The Peloponnesians, led by Sparta, responded with scorn. Who exactly, they sneered, was to lead the cities of Greece into this promised golden age? The answer envisaged by the Athenians had been implicit in their invitation: cities that sent delegates to the Acropolis would effectively be ceding the primacy to Athens. Sparta, inevitably, refused point-blank to do so. Her allies in the Peloponnese dutifully did the same. The conference was aborted. Shrugging off this setback, Athens responded by tightening the screws on those that she could force to do her will. The war with Persia might have been brought to a close, but the Athenians were in no mood to see the league dissolved just because peace had come to the Aegean. Any hint of recalcitrance from a member state, still more open rebellion, and their crackdown would be merciless. The subscriptions sent to the Acropolis, now nakedly revealed as tribute, continued to be extorted every year. The very word “allies,” having become hopelessly outdated, was replaced by the phrase “cities subject to the Athenian people”—a description that at least had the merit of accuracy. Far from being united, the Greek world found itself divided instead into rival power blocs, each one led by a city that put her dependants humiliatingly in the shade, and justified her hegemony by boasting loudly of her record in the defense of liberty.

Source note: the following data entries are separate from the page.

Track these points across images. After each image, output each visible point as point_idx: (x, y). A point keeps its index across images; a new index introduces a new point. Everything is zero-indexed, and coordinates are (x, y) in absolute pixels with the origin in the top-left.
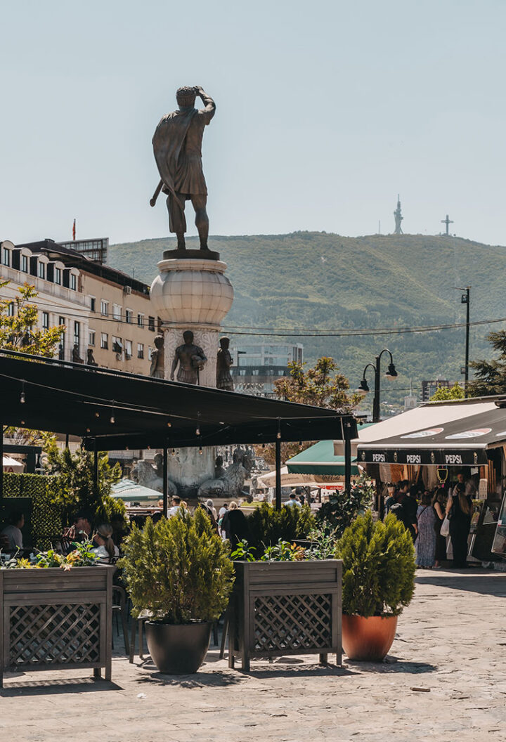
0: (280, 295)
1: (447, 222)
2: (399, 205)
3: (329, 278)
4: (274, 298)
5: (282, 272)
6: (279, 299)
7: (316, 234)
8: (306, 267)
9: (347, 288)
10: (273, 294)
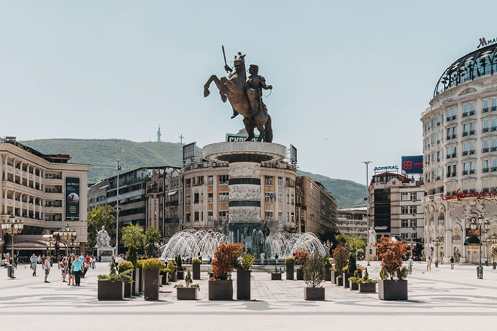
0: (102, 166)
1: (181, 137)
2: (159, 129)
3: (126, 159)
4: (99, 167)
5: (103, 156)
6: (101, 167)
7: (120, 140)
8: (115, 153)
9: (134, 164)
10: (99, 165)
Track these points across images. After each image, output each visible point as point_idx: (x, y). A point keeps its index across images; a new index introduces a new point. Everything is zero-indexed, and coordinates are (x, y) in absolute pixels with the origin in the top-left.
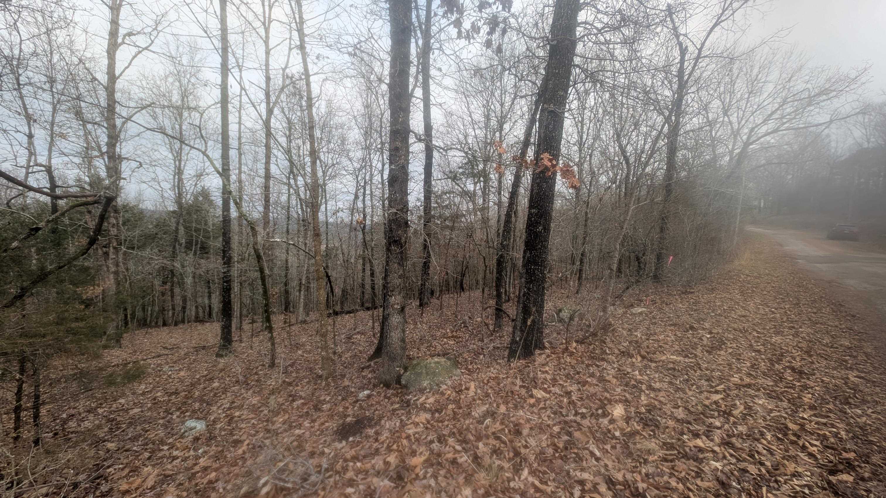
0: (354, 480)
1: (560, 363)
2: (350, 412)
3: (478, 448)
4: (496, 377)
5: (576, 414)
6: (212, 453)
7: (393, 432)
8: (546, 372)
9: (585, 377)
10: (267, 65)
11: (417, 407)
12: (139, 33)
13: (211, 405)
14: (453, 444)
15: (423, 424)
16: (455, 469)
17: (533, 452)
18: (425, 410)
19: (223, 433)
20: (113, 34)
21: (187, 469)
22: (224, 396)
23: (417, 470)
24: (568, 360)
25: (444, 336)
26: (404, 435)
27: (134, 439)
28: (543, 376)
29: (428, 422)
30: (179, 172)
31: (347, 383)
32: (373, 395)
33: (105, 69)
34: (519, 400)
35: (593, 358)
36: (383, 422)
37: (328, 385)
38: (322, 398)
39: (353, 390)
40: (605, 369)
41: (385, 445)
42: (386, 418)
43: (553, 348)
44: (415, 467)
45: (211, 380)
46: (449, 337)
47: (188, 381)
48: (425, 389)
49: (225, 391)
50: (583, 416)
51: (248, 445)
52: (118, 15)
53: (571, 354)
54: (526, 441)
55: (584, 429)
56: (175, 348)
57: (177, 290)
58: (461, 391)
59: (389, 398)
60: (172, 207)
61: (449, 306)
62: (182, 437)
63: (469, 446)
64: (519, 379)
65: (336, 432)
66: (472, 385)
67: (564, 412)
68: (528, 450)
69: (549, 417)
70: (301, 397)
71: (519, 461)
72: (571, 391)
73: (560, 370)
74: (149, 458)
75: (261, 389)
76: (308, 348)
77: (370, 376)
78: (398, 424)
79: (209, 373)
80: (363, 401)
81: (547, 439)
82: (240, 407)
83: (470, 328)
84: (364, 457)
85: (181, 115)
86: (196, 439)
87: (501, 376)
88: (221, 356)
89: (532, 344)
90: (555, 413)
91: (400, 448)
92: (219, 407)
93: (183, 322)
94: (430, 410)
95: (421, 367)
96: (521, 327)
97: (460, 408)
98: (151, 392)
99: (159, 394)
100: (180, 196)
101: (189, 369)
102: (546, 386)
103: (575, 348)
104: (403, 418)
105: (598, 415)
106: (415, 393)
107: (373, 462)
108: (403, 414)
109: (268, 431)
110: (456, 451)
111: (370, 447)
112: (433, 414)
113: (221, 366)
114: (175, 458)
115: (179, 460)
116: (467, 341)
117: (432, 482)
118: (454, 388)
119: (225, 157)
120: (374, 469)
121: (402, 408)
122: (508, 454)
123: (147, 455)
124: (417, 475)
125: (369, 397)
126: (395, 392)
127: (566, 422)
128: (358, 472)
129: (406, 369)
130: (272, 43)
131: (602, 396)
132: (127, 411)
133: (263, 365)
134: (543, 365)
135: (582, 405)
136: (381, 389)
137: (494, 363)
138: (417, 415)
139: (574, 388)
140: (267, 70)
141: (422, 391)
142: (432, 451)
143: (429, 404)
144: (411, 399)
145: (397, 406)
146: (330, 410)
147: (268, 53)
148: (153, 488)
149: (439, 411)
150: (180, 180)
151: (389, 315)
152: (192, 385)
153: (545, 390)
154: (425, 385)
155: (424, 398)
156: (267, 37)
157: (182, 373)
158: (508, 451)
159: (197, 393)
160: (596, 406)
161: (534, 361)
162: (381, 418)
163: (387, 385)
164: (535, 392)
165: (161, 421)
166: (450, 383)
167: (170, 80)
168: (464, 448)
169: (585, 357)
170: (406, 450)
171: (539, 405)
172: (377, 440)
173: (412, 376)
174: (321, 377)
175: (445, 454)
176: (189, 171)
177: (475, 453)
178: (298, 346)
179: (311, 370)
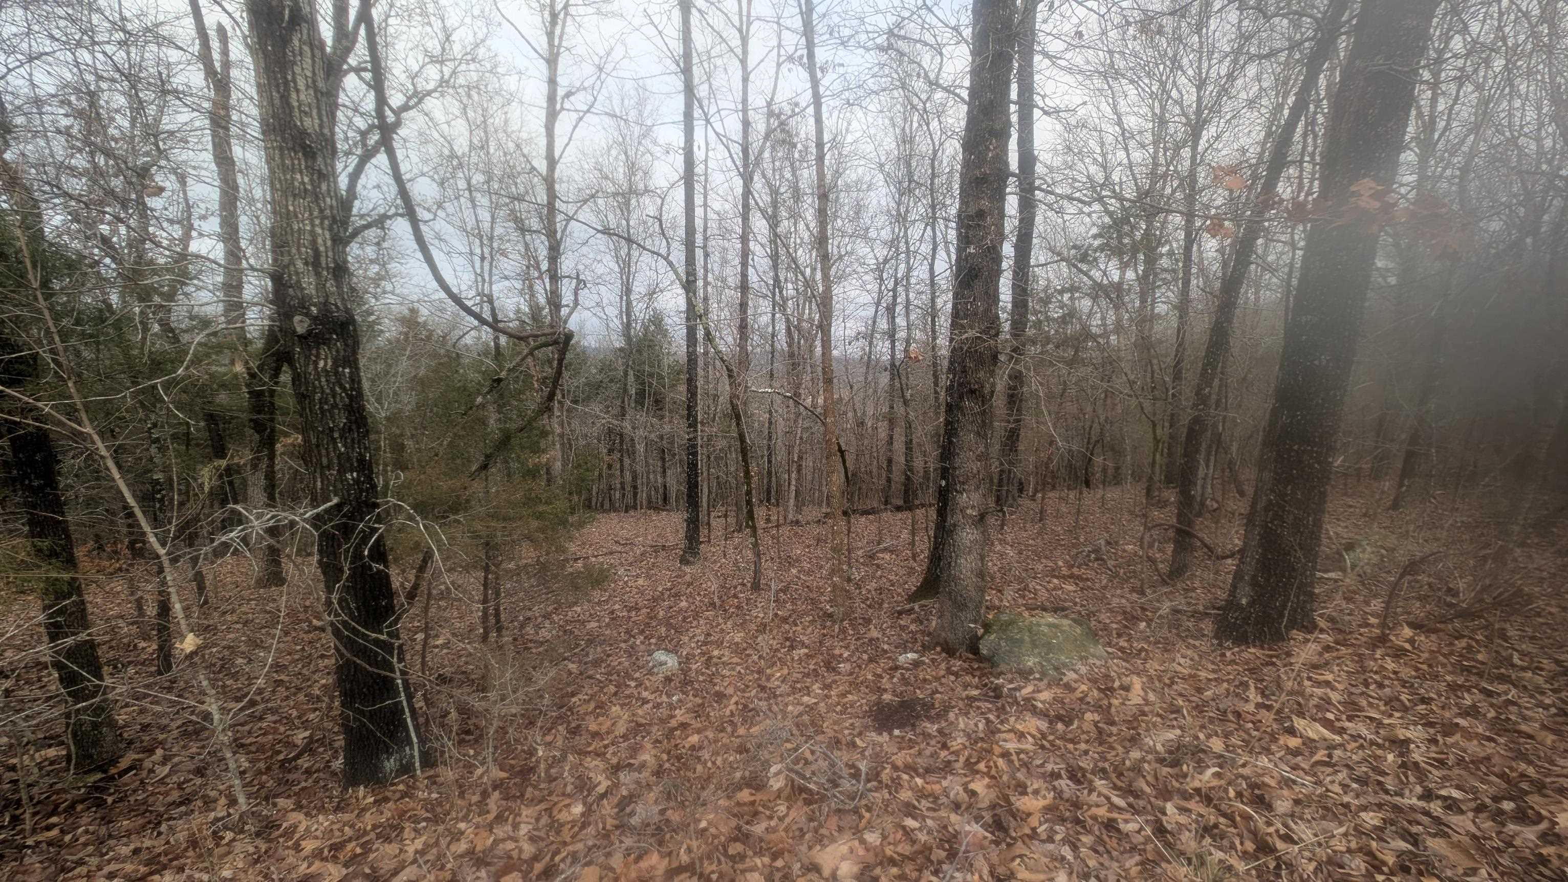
0: (915, 807)
1: (1364, 670)
2: (885, 682)
3: (1165, 814)
4: (1190, 676)
5: (1428, 795)
6: (689, 705)
7: (973, 739)
8: (1327, 684)
9: (1447, 714)
10: (745, 101)
11: (1018, 704)
12: (578, 90)
13: (681, 633)
14: (1105, 791)
15: (1033, 737)
16: (1115, 841)
17: (1307, 854)
18: (1034, 711)
19: (701, 678)
20: (551, 98)
21: (663, 721)
22: (695, 623)
23: (1034, 821)
24: (1390, 664)
25: (1053, 573)
26: (997, 750)
27: (597, 663)
28: (1319, 691)
29: (1044, 737)
30: (627, 290)
31: (875, 634)
32: (923, 663)
33: (543, 151)
34: (1255, 733)
35: (1468, 670)
36: (951, 716)
37: (843, 631)
38: (837, 652)
39: (886, 647)
40: (1514, 703)
41: (962, 759)
42: (956, 710)
43: (1341, 631)
44: (1029, 815)
45: (677, 595)
46: (1064, 577)
47: (649, 594)
48: (1031, 671)
49: (696, 616)
50: (1451, 805)
51: (736, 703)
52: (556, 70)
53: (1398, 654)
54: (1286, 826)
55: (1455, 838)
56: (629, 543)
57: (627, 461)
58: (1111, 689)
59: (956, 674)
60: (619, 343)
61: (1058, 516)
62: (650, 672)
63: (1141, 803)
64: (1252, 689)
65: (868, 714)
66: (1137, 683)
67: (1390, 783)
68: (1296, 848)
69: (1345, 786)
70: (803, 645)
71: (1272, 865)
72: (1407, 741)
73: (1367, 685)
74: (615, 694)
75: (745, 621)
76: (807, 566)
77: (913, 627)
78: (981, 726)
79: (674, 586)
80: (907, 669)
81: (1345, 835)
82: (719, 644)
83: (1110, 563)
84: (928, 771)
85: (627, 203)
86: (668, 680)
87: (1203, 674)
88: (688, 563)
89: (1281, 616)
90: (1363, 781)
91: (993, 772)
92: (691, 638)
93: (635, 508)
94: (1044, 714)
95: (1020, 630)
96: (1254, 577)
97: (1113, 723)
98: (607, 601)
99: (617, 607)
100: (628, 326)
101: (649, 577)
102: (1330, 716)
103: (1411, 641)
104: (991, 717)
105: (1501, 812)
106: (1010, 676)
107: (945, 783)
108: (990, 710)
109: (763, 688)
110: (1113, 807)
111: (934, 755)
112: (1051, 722)
113: (688, 578)
114: (645, 701)
115: (650, 705)
116: (1105, 588)
117: (1067, 852)
118: (1094, 681)
119: (690, 261)
120: (947, 797)
121: (985, 697)
122: (1242, 844)
123: (612, 689)
124: (1034, 829)
125: (916, 664)
126: (966, 665)
127: (1397, 808)
128: (921, 794)
129: (987, 627)
130: (752, 62)
131: (1511, 769)
132: (583, 623)
133: (744, 585)
134: (1315, 667)
135: (1444, 778)
136: (936, 654)
137: (1180, 645)
138: (1018, 718)
139: (1416, 733)
140: (745, 111)
141: (1025, 674)
142: (1059, 794)
143: (1043, 702)
144: (1003, 686)
145: (975, 692)
146: (851, 674)
147: (745, 80)
148: (625, 737)
149: (1067, 720)
150: (629, 303)
151: (955, 525)
152: (654, 599)
153: (1328, 724)
154: (1030, 664)
155: (1029, 689)
156: (745, 52)
157: (641, 582)
158: (1241, 836)
159: (661, 613)
160: (1492, 790)
161: (1289, 654)
162: (947, 708)
163: (950, 651)
164: (1299, 723)
165: (623, 645)
166: (1084, 670)
167: (614, 152)
168: (1130, 805)
169: (1444, 666)
170: (1005, 778)
171: (1313, 754)
172: (945, 746)
173: (1003, 644)
174: (830, 616)
175: (1090, 807)
176: (639, 288)
177: (1158, 822)
178: (791, 561)
179: (814, 602)
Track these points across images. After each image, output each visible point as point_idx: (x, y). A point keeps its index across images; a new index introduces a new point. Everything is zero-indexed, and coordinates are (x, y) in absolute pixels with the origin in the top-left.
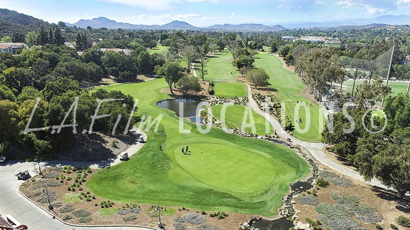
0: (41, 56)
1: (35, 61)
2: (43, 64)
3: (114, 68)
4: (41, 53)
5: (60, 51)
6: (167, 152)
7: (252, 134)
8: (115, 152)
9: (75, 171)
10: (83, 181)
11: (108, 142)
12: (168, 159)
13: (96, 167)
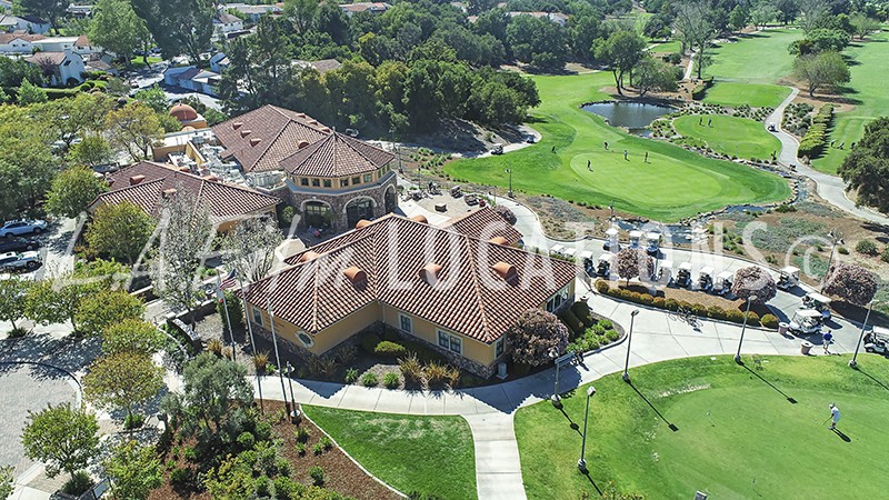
0: (411, 18)
1: (402, 26)
2: (413, 31)
3: (526, 46)
4: (411, 14)
5: (439, 14)
6: (562, 154)
7: (726, 156)
8: (488, 145)
9: (432, 154)
10: (440, 164)
11: (482, 134)
12: (559, 160)
13: (459, 155)
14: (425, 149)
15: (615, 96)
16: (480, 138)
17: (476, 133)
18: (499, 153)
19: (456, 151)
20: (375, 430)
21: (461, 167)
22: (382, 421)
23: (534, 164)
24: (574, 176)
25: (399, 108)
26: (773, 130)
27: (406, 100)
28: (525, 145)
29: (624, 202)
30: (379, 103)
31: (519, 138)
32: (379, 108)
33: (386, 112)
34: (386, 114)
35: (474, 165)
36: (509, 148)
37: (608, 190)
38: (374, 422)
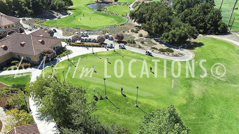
6: (76, 17)
7: (117, 15)
8: (57, 16)
9: (40, 20)
10: (43, 22)
11: (55, 14)
12: (75, 19)
13: (49, 20)
14: (38, 19)
15: (96, 2)
16: (55, 15)
17: (54, 13)
18: (59, 18)
19: (48, 19)
20: (9, 78)
21: (48, 23)
22: (11, 76)
23: (68, 20)
24: (78, 22)
25: (30, 8)
26: (130, 8)
27: (31, 6)
28: (67, 16)
29: (88, 27)
30: (23, 7)
31: (67, 14)
32: (24, 8)
33: (26, 9)
34: (26, 10)
35: (52, 22)
36: (63, 17)
37: (85, 25)
38: (9, 76)
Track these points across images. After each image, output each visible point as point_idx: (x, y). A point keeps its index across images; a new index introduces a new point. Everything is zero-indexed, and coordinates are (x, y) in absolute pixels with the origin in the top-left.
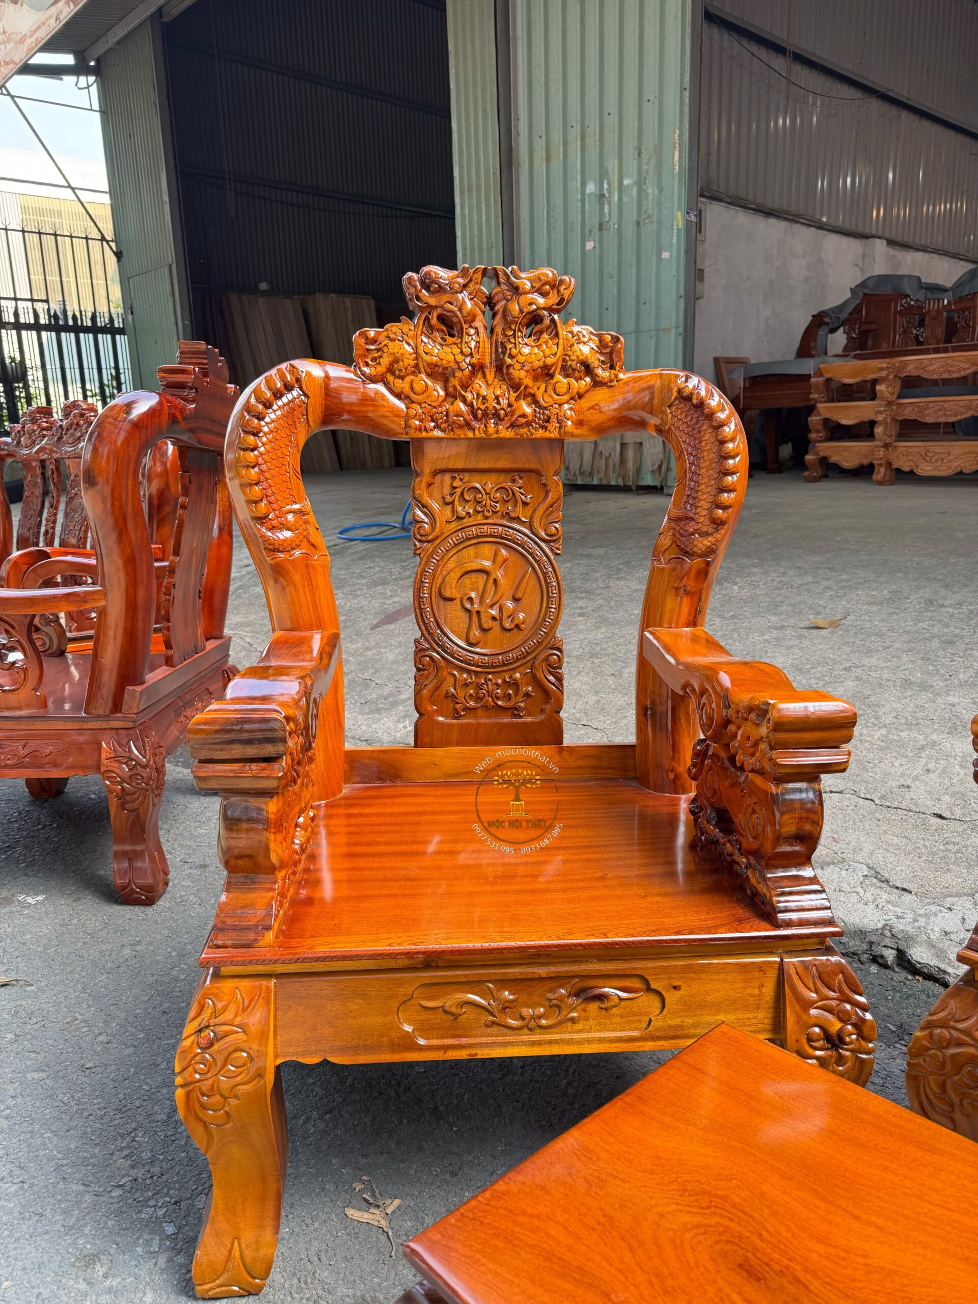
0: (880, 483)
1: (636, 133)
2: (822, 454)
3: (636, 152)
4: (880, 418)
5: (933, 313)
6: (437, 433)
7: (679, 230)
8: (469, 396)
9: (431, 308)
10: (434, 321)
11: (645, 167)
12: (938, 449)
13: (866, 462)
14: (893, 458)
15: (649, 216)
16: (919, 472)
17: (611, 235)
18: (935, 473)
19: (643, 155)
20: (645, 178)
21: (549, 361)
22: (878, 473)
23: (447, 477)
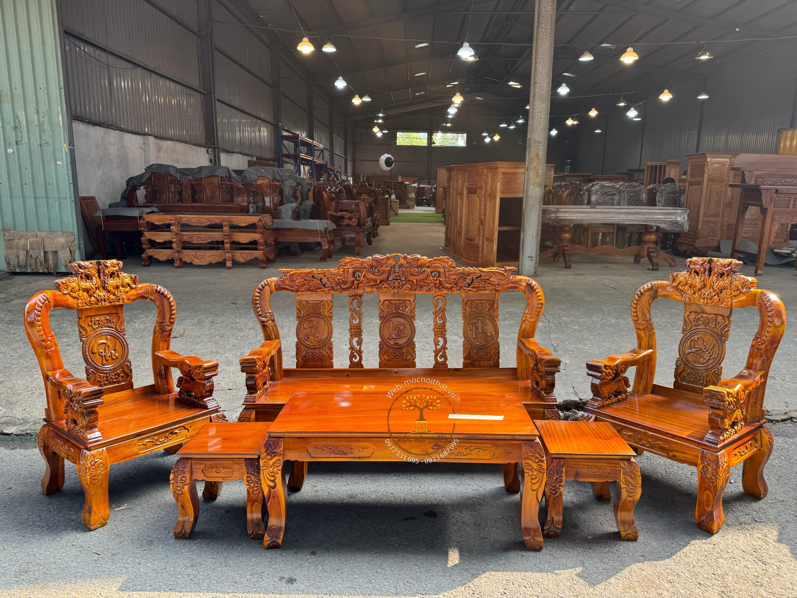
0: (178, 267)
1: (34, 102)
2: (149, 254)
3: (36, 111)
4: (174, 240)
5: (185, 184)
6: (88, 307)
7: (66, 153)
8: (95, 295)
9: (82, 273)
10: (84, 277)
11: (42, 119)
12: (200, 254)
13: (170, 258)
14: (182, 257)
15: (47, 143)
16: (194, 263)
17: (24, 148)
18: (201, 264)
19: (40, 112)
20: (43, 125)
21: (118, 284)
22: (177, 263)
23: (89, 318)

For Athens was not the only city which laid claim to the title of savior of Greece. In the balance, Sparta, her former ally, and now increasingly bitter rival, could set Plataea and—above all—Thermopylae. To the rest of Greece, the Spartans remained peerless as models of heroism and virtue; and nothing, not even their most splendid victories, had done more to cement this reputation than the memory of the three hundred and their exemplary defeat. “Go tell them in Sparta, O passer-by / That here, in obedience to their orders, we lie.”80 These lines, carved on a simple stone memorial, could be read on the site of the famous last stand: an epitaph as laconic and stern as Leonidas himself. As immortal as well—for Thermopylae, of all the battles fought against the armies of the Great King, was the one most gloriously transfigured into legend. Yet the Athenians—as brilliant, as eloquent, as quick-witted as their Spartan opposites were sober—would nevertheless trump its memory. Late in 449 BC, a portentous motion was brought before the Assembly. Only a few months previously Sparta had refused to send her delegates to Athens and agree that the burned temples could be reconstructed; now the Athenians voted on the issue without reference to the opinion of the rest of Greece. The proposal to rebuild the monuments on the Acropolis was thunderously passed. Plans for a spectacular makeover of the sacred rock were put into immediate effect.